2. Potente stimolo fiscale, centrato sugli investimenti infrastrutturali. Alcuni calcoli (es. Committee for a Responsible Federal Budget) sui programmi fiscali di Trump delineati vagamente prima delle elezioni suggeriscono uno stimolo attorno al 2,5% del Pil su un orizzonte di 10 anni. Da notare che questo stimolo, certamente importante, verrebbe iniettato in un’economia che sta funzionando attorno al suo potenziale. Diversi studi (es. Congressional Budget Office) evidenziano che l’impatto di uno stimolo fiscale in termini di maggiore crescita è nettamente inferiore quando l’economia si trova in queste condizioni rispetto ad una situazione in cui la crescita è inferiore al potenziale.

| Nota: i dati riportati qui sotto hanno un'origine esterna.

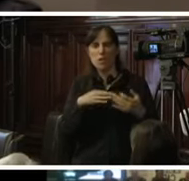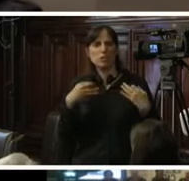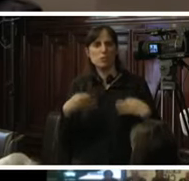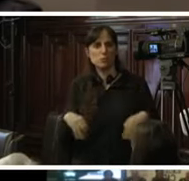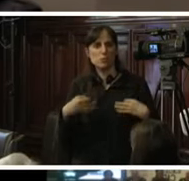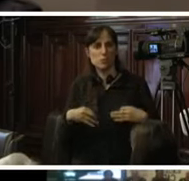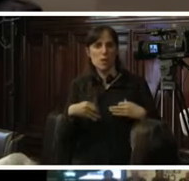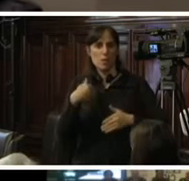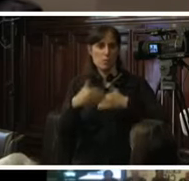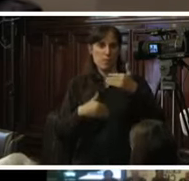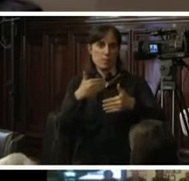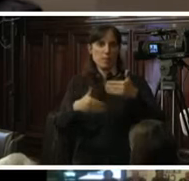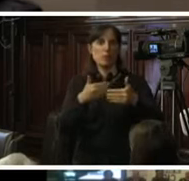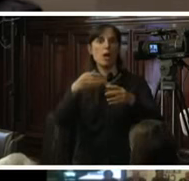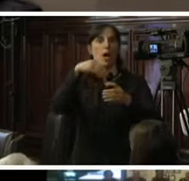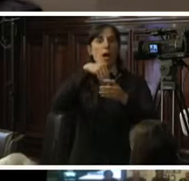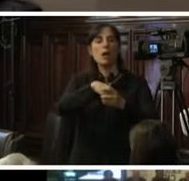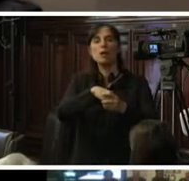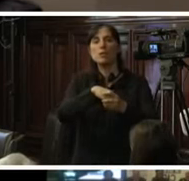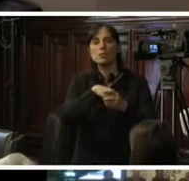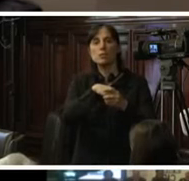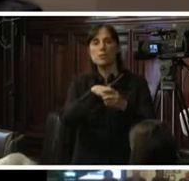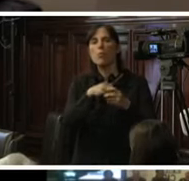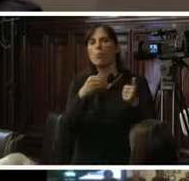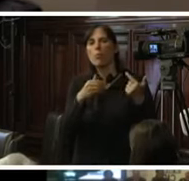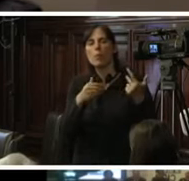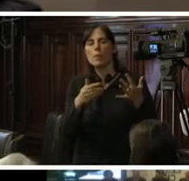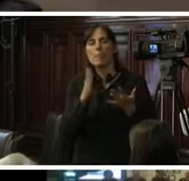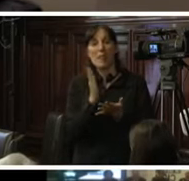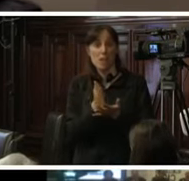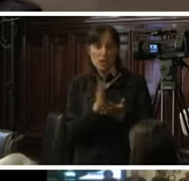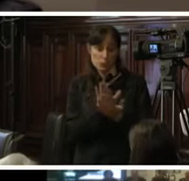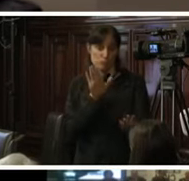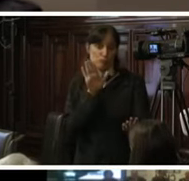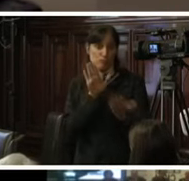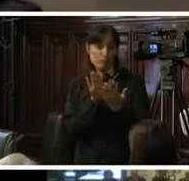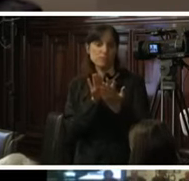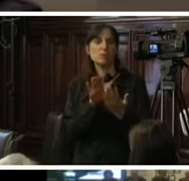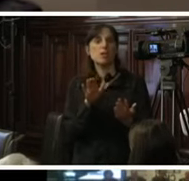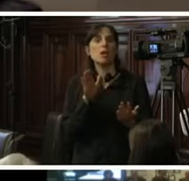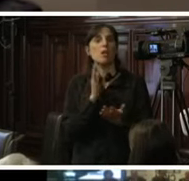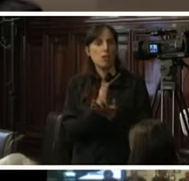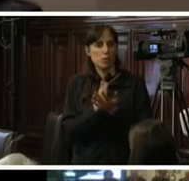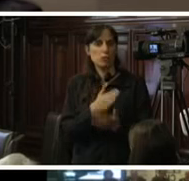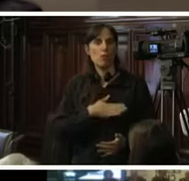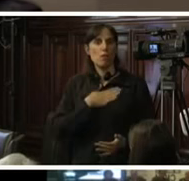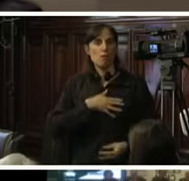debido proceso que incluyen entre otras el derecho a audiencia y el derecho de defensa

In isolamento l’effetto dei punti 1 e 2 sopra sarebbe una ricetta da libro di testo per avere tassi più alti e un dollaro più forte, una combinazione che secondo alcuni potrebbe diventare il tema dei prossimi mesi. Un altro ingrediente della politica economica USA potrebbe però agire da freno:
3. Trump ha dichiarato che gli USA dovrebbero rivedere gli accordi commerciali in senso più intelligente, e che questo significa in un senso che avvantaggi gli USA. Al di là della frase ad effetto, è evidente che la revisione degli accordi in senso più restrittivo e il possibile impatto negativo sul commercio mondiale dovrebbe limitare qualsiasi effetto positivo sul resto del mondo delle politiche domestiche espansive USA.
4. Un ulteriore tema è costituito dalle ripercussioni sullo scenario politico dell’area euro. I prossimi eventi chiave su questo fronte sono il referendum costituzionale italiano (dove un eventuale NO rischia di essere associato al filone Brexit-Trump-etc), e le elezioni politiche in Olanda (marzo 2017) e presidenziali in Francia (23 aprile, con ballottaggio 7 maggio).
In termini prospettici, in aggiunta al processo di calibrazione delle implicazioni delle presidenziali USA, gli eventi da osservare saranno:
1. La pubblicazione (mercoledì 16) dell’opinione della Commissione Europea sul bilancio programmatico dell’Italia. Come noto, la diatriba ruota attorno all’aumento dello 0,4% del deficit strutturale del 2017 in luogo della riduzione dello 0,6% promessa in primavera. La sensazione è che, con il referendum alle porte, la vicenda si possa e debba chiudere con un accordo.
2. I dati sulla crescita del Pil nel terzo trimestre in Italia e Germania, dove il consensus si attende una crescita trimestrale dello 0,2% e dello 0,3% rispettivamente. Per quanto riguarda l’Italia i dati di settembre sulla produzione industriale, pur segnando un calo rispetto ad agosto, hanno evidenziato una crescita nel Q3 del 1,1%, la crescita trimestrale più alta dal Q3 del 2010. Con una crescita del Pil in linea con le attese (0,2%) e escludendo una crescita negativa nell’ultimo trimestre dell’anno, il Pil dovrebbe chiudere il 2016 con una crescita dello 0,8%, un numero non particolarmente eccitante ma in linea con il consensus e con le ultime stime del governo, nonché superiore allo 0,6% registrato nel 2015.